- Opening Delimiter -

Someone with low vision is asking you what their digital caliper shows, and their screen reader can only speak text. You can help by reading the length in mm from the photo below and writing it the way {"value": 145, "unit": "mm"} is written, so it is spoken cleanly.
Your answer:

- Closing Delimiter -
- Opening Delimiter -

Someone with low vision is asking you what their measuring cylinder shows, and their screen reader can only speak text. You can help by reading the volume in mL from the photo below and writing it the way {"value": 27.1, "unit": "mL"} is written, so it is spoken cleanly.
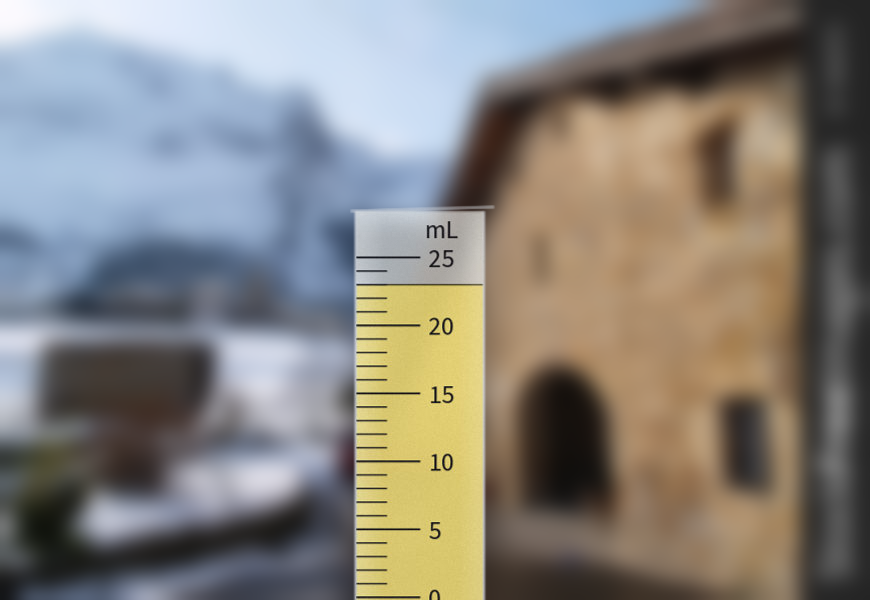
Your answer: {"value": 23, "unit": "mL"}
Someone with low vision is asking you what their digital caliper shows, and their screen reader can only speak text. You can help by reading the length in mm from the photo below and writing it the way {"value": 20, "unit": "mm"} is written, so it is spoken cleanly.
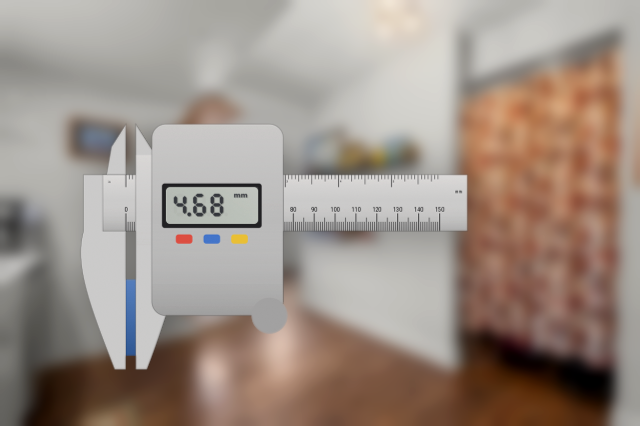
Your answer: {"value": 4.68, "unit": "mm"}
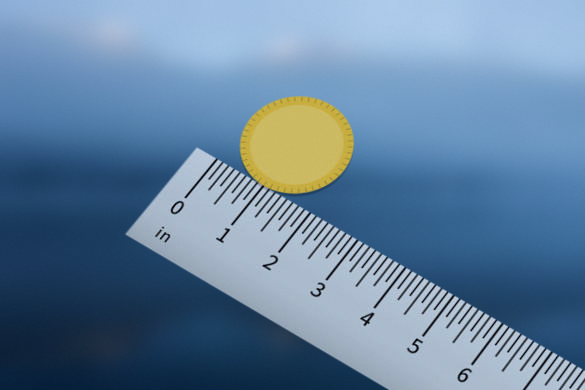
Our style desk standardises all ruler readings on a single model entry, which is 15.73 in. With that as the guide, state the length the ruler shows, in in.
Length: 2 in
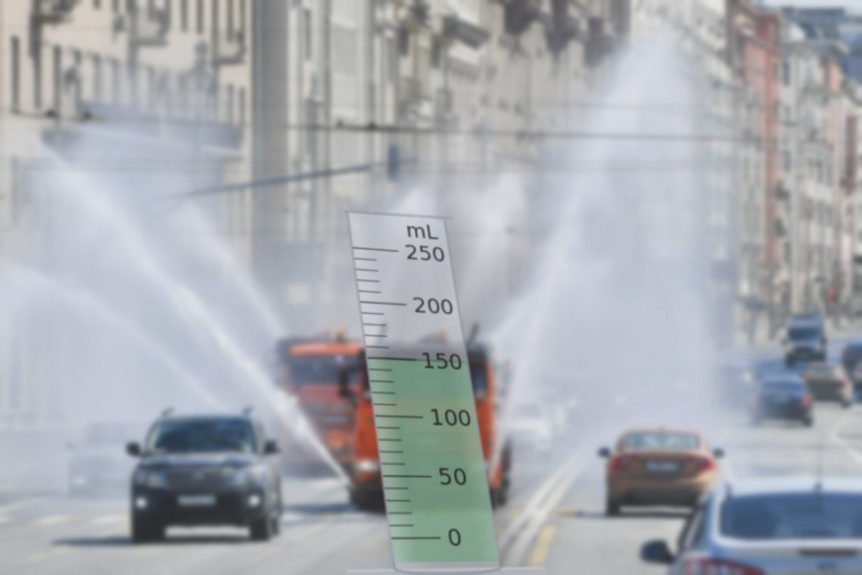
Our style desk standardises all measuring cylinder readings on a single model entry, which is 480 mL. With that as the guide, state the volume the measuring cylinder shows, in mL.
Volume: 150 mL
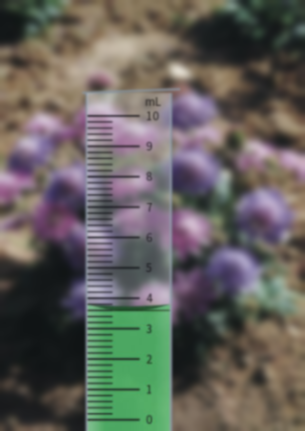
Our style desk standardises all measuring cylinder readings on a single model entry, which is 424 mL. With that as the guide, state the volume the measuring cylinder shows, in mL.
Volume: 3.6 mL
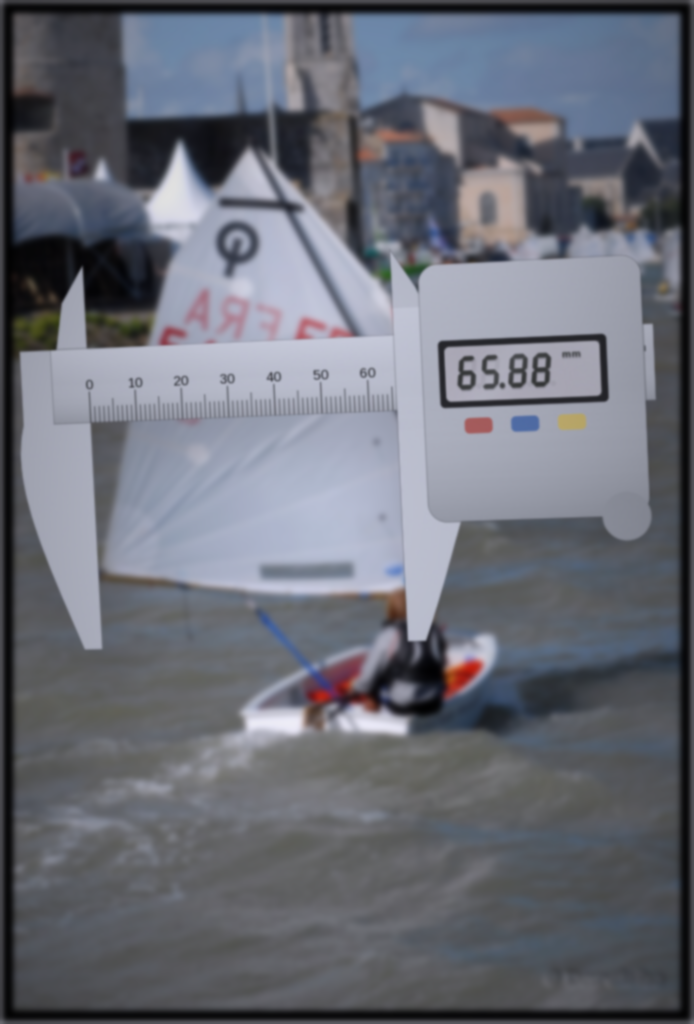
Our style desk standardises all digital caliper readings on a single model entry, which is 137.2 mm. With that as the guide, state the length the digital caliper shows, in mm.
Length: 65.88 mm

- Closing Delimiter -
- Opening Delimiter -

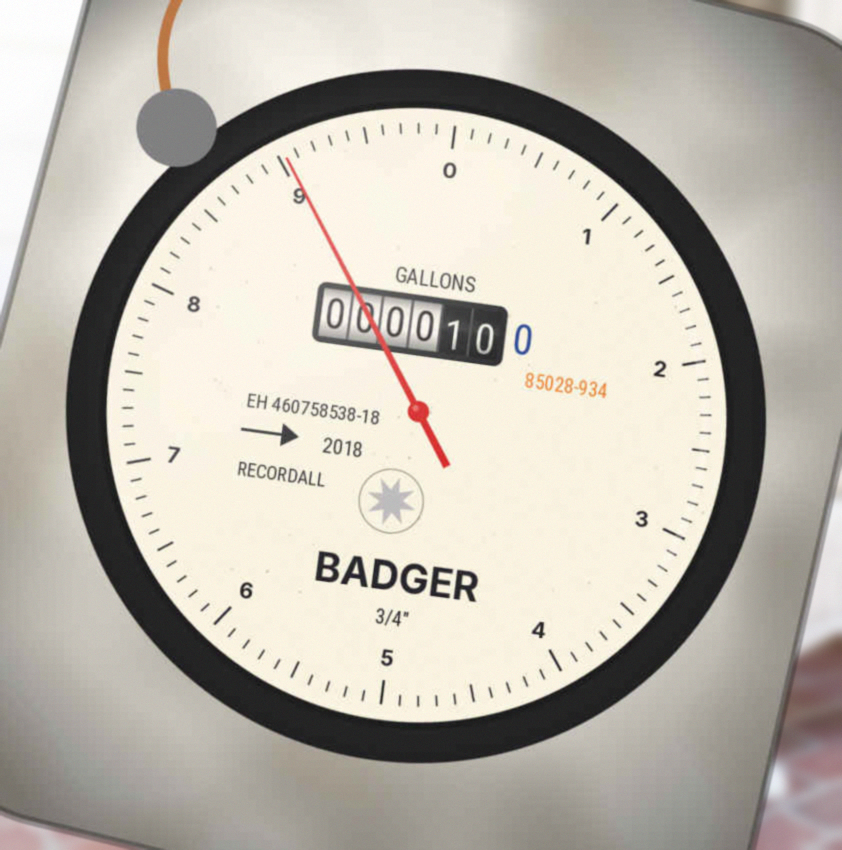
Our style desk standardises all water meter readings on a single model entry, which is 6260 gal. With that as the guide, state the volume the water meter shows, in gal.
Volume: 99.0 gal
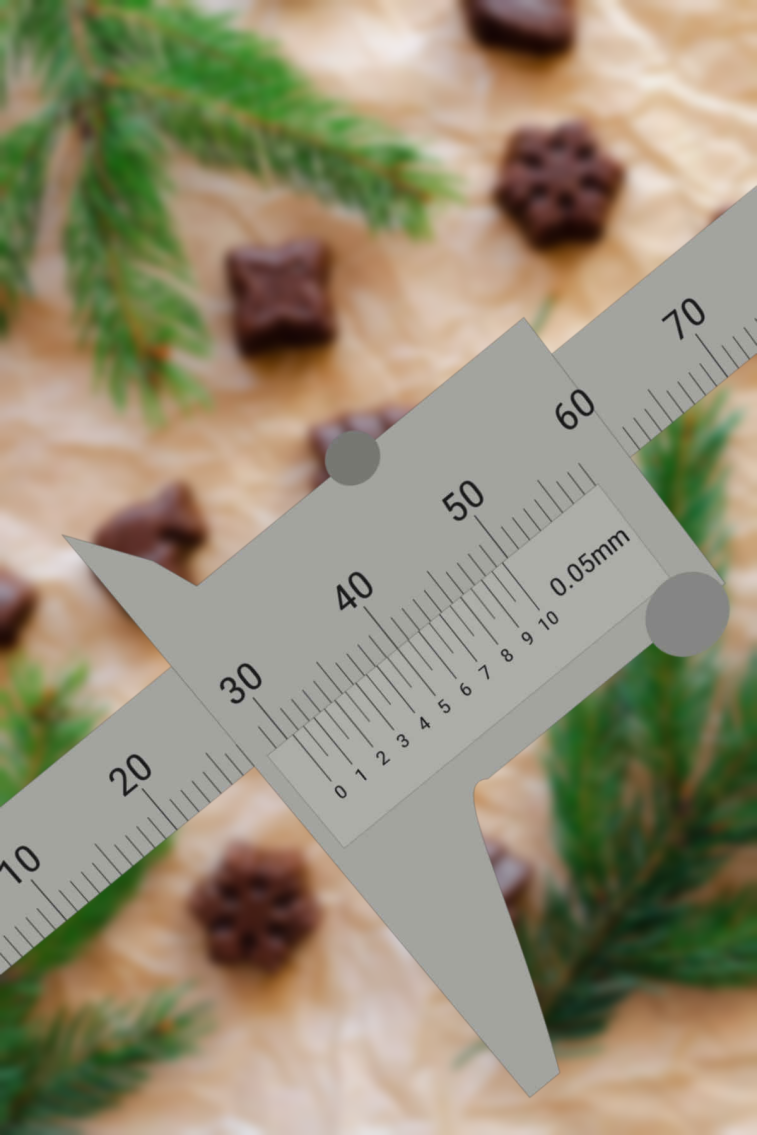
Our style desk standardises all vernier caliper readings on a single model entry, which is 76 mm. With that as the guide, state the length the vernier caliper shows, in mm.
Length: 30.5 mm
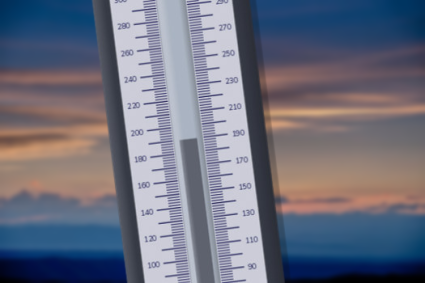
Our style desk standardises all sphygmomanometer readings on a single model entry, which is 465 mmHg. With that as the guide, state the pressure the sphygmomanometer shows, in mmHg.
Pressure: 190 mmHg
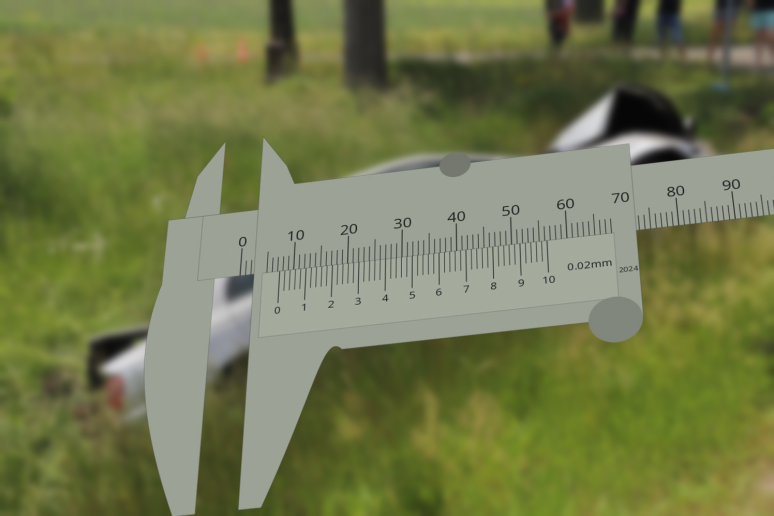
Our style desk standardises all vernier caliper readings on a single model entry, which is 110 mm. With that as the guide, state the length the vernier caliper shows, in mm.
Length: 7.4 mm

- Closing Delimiter -

Action item - Please write out the stretch from the line containing "which is 110" through the line containing "Length: 7.4 mm" again, renaming "vernier caliper" to "slide caliper" and leaving everything else unchanged.

Output for this task -
Our style desk standardises all slide caliper readings on a single model entry, which is 110 mm. With that as the guide, state the length the slide caliper shows, in mm.
Length: 7.4 mm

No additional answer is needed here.